## ACTIVITY
Write out every line of text in the listing below precisely as it appears, leaving out the pictures.

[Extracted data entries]
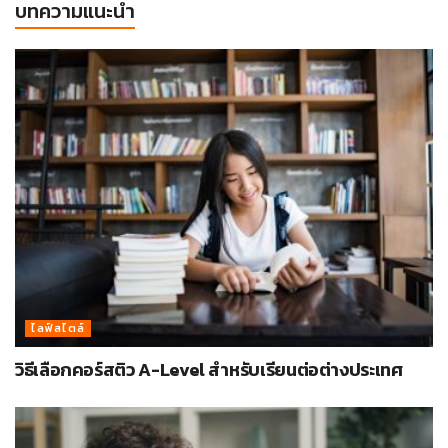
บทความแนะนำ
ไลฟ์สไตล์
วิธีเลือกคอร์สติว A-Level สำหรับเรียนต่อต่างประเทศ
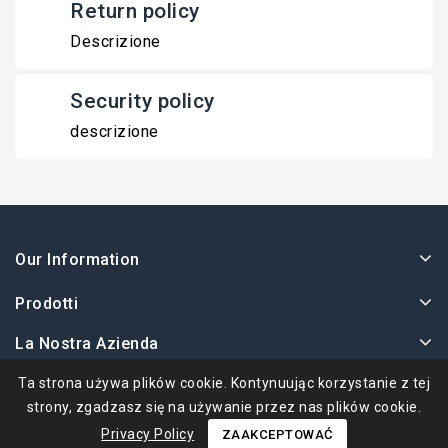
Return policy
Descrizione
Security policy
descrizione
Our Information
Prodotti
La Nostra Azienda
Twoje Konto
Ta strona używa plików cookie. Kontynuując korzystanie z tej
strony, zgadzasz się na używanie przez nas plików cookie.
Privacy Policy
ZAAKCEPTOWAĆ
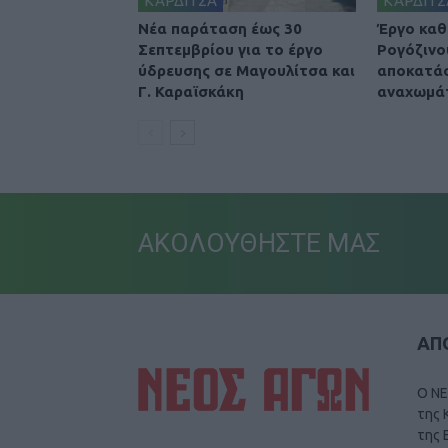
ΚΑΡΔΙΤΣΑ
ΚΑΡΔΙΤΣ
Νέα παράταση έως 30
Έργο καθ
Σεπτεμβρίου για το έργο
Ρογόζινο
ύδρευσης σε Μαγουλίτσα και
αποκατά
Γ. Καραϊσκάκη
αναχωμά
ΑΚΟΛΟΥΘΗΣΤΕ ΜΑΣ
ΑΠΟ
Ο ΝΕ
της 
της 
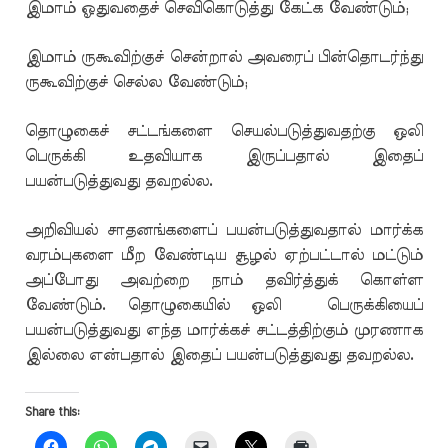
இமாம் ஓதுவதைச் செவிகொடுத்து கேட்க வேண்டும்;
இமாம் ருகூவிற்குச் சென்றால் அவரைப் பின்தொடர்ந்து
ருகூவிற்குச் செல்ல வேண்டும்;
தொழுகைச் சட்டங்களை செயல்படுத்துவதற்கு ஒலி
பெருக்கி உதவியாக இருப்பதால் இதைப்
பயன்படுத்துவது தவறல்ல.
அறிவியல் சாதனங்களைப் பயன்படுத்துவதால் மார்க்க
வரம்புகளை மீற வேண்டிய சூழல் ஏற்பட்டால் மட்டும்
அப்போது அவற்றை நாம் தவிர்த்துக் கொள்ள
வேண்டும். தொழுகையில் ஒலி பெருக்கியைப்
பயன்படுத்துவது எந்த மார்க்கச் சட்டத்திற்கும் முரணாக
இல்லை என்பதால் இதைப் பயன்படுத்துவது தவறல்ல.
Share this:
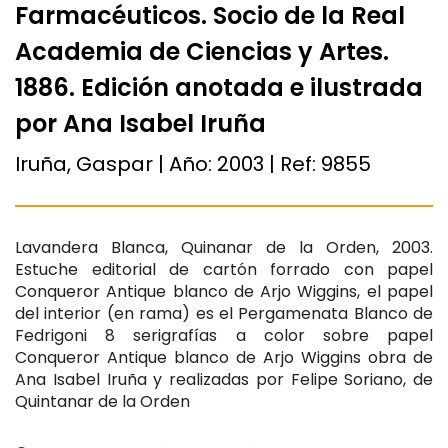
Farmacéuticos. Socio de la Real
Academia de Ciencias y Artes.
1886. Edición anotada e ilustrada
por Ana Isabel Iruña
Iruña, Gaspar | Año:
2003
| Ref:
9855
Lavandera Blanca, Quinanar de la Orden, 2003.
Estuche editorial de cartón forrado con papel
Conqueror Antique blanco de Arjo Wiggins, el papel
del interior (en rama) es el Pergamenata Blanco de
Fedrigoni 8 serigrafías a color sobre papel
Conqueror Antique blanco de Arjo Wiggins obra de
Ana Isabel Iruña y realizadas por Felipe Soriano, de
Quintanar de la Orden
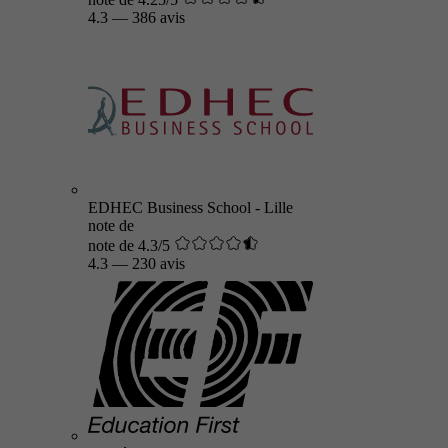
4.3
—
386 avis
EDHEC Business School - Lille
note de
note de 4.3/5
4.3
—
230 avis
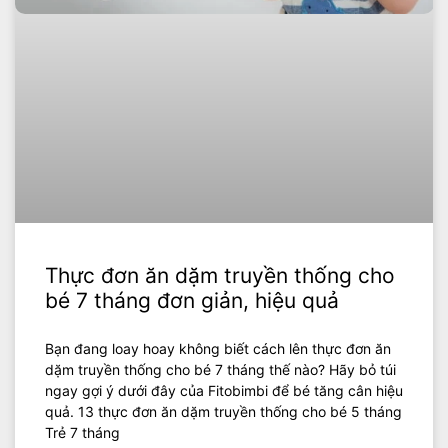
Thực đơn ăn dặm truyền thống cho
bé 7 tháng đơn giản, hiệu quả
Bạn đang loay hoay không biết cách lên thực đơn ăn
dặm truyền thống cho bé 7 tháng thế nào? Hãy bỏ túi
ngay gợi ý dưới đây của Fitobimbi để bé tăng cân hiệu
quả. 13 thực đơn ăn dặm truyền thống cho bé 5 tháng
Trẻ 7 tháng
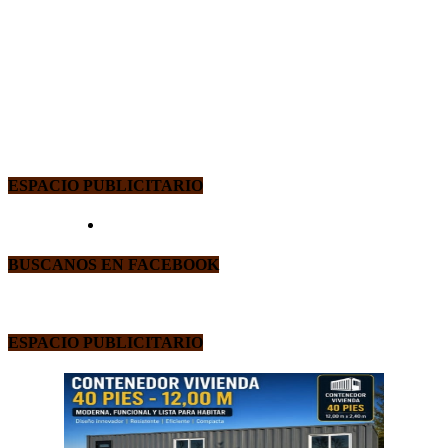
ESPACIO PUBLICITARIO
BUSCANOS EN FACEBOOK
ESPACIO PUBLICITARIO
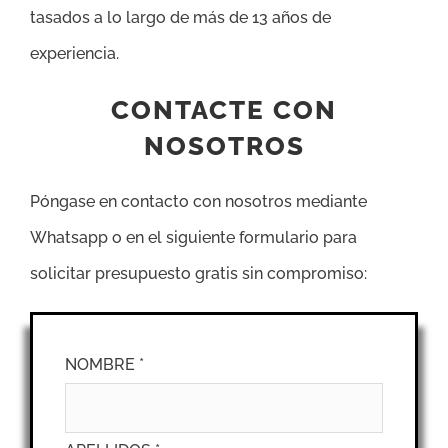
tasados a lo largo de más de 13 años de
experiencia.
CONTACTE CON
NOSOTROS
Póngase en contacto con nosotros mediante
Whatsapp o en el siguiente formulario para
solicitar presupuesto gratis sin compromiso:
NOMBRE *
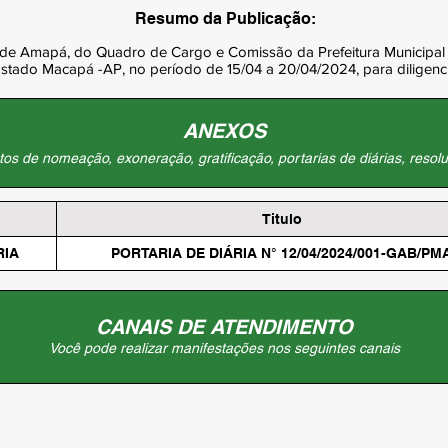
Resumo da Publicação:
e Amapá, do Quadro de Cargo e Comissão da Prefeitura Municipal 
 Estado Macapá -AP, no período de 15/04 a 20/04/2024, para diligenc
ANEXOS
os de nomeação, exoneração, gratificação, portarias de diárias, resolu
Titulo
RIA
PORTARIA DE DIÁRIA N° 12/04/2024/001-GAB/PM
CANAIS DE ATENDIMENTO
Você pode realizar manifestações nos seguintes canais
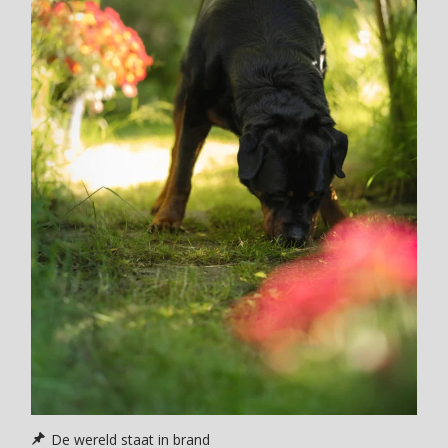
De wereld staat in brand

## REPLY
บทความแนะนำ
ไลฟ์สไตล์
วิธีเลือกคอร์สติว A-Level สำหรับเรียนต่อต่างประเทศ
Return policy
Descrizione
Security policy
descrizione
Our Information
Prodotti
La Nostra Azienda
Twoje Konto
Ta strona używa plików cookie. Kontynuując korzystanie z tej
strony, zgadzasz się na używanie przez nas plików cookie.
Privacy Policy
ZAAKCEPTOWAĆ
ΚΑΡΔΙΤΣΑ
ΚΑΡΔΙΤΣ
Νέα παράταση έως 30
Έργο καθ
Σεπτεμβρίου για το έργο
Ρογόζινο
ύδρευσης σε Μαγουλίτσα και
αποκατά
Γ. Καραϊσκάκη
αναχωμά
ΑΚΟΛΟΥΘΗΣΤΕ ΜΑΣ
ΑΠΟ
Ο ΝΕ
της 
της 
இமாம் ஓதுவதைச் செவிகொடுத்து கேட்க வேண்டும்;
இமாம் ருகூவிற்குச் சென்றால் அவரைப் பின்தொடர்ந்து
ருகூவிற்குச் செல்ல வேண்டும்;
தொழுகைச் சட்டங்களை செயல்படுத்துவதற்கு ஒலி
பெருக்கி உதவியாக இருப்பதால் இதைப்
பயன்படுத்துவது தவறல்ல.
அறிவியல் சாதனங்களைப் பயன்படுத்துவதால் மார்க்க
வரம்புகளை மீற வேண்டிய சூழல் ஏற்பட்டால் மட்டும்
அப்போது அவற்றை நாம் தவிர்த்துக் கொள்ள
வேண்டும். தொழுகையில் ஒலி பெருக்கியைப்
பயன்படுத்துவது எந்த மார்க்கச் சட்டத்திற்கும் முரணாக
இல்லை என்பதால் இதைப் பயன்படுத்துவது தவறல்ல.
Share this:
Farmacéuticos. Socio de la Real
Academia de Ciencias y Artes.
1886. Edición anotada e ilustrada
por Ana Isabel Iruña
Iruña, Gaspar | Año:
2003
| Ref:
9855
Lavandera Blanca, Quinanar de la Orden, 2003.
Estuche editorial de cartón forrado con papel
Conqueror Antique blanco de Arjo Wiggins, el papel
del interior (en rama) es el Pergamenata Blanco de
Fedrigoni 8 serigrafías a color sobre papel
Conqueror Antique blanco de Arjo Wiggins obra de
Ana Isabel Iruña y realizadas por Felipe Soriano, de
Quintanar de la Orden
4.3
—
386 avis
EDHEC Business School - Lille
note de
note de 4.3/5
4.3
—
230 avis
Thực đơn ăn dặm truyền thống cho
bé 7 tháng đơn giản, hiệu quả
Bạn đang loay hoay không biết cách lên thực đơn ăn
dặm truyền thống cho bé 7 tháng thế nào? Hãy bỏ túi
ngay gợi ý dưới đây của Fitobimbi để bé tăng cân hiệu
quả. 13 thực đơn ăn dặm truyền thống cho bé 5 tháng
Trẻ 7 tháng
ESPACIO PUBLICITARIO
BUSCANOS EN FACEBOOK
ESPACIO PUBLICITARIO
tasados a lo largo de más de 13 años de
experiencia.
CONTACTE CON
NOSOTROS
Póngase en contacto con nosotros mediante
Whatsapp o en el siguiente formulario para
solicitar presupuesto gratis sin compromiso:
NOMBRE *
Resumo da Publicação:
e Amapá, do Quadro de Cargo e Comissão da Prefeitura Municipal 
 Estado Macapá -AP, no período de 15/04 a 20/04/2024, para diligenc
ANEXOS
os de nomeação, exoneração, gratificação, portarias de diárias, resolu
Titulo
RIA
PORTARIA DE DIÁRIA N° 12/04/2024/001-GAB/PM
CANAIS DE ATENDIMENTO
Você pode realizar manifestações nos seguintes canais
De wereld staat in brand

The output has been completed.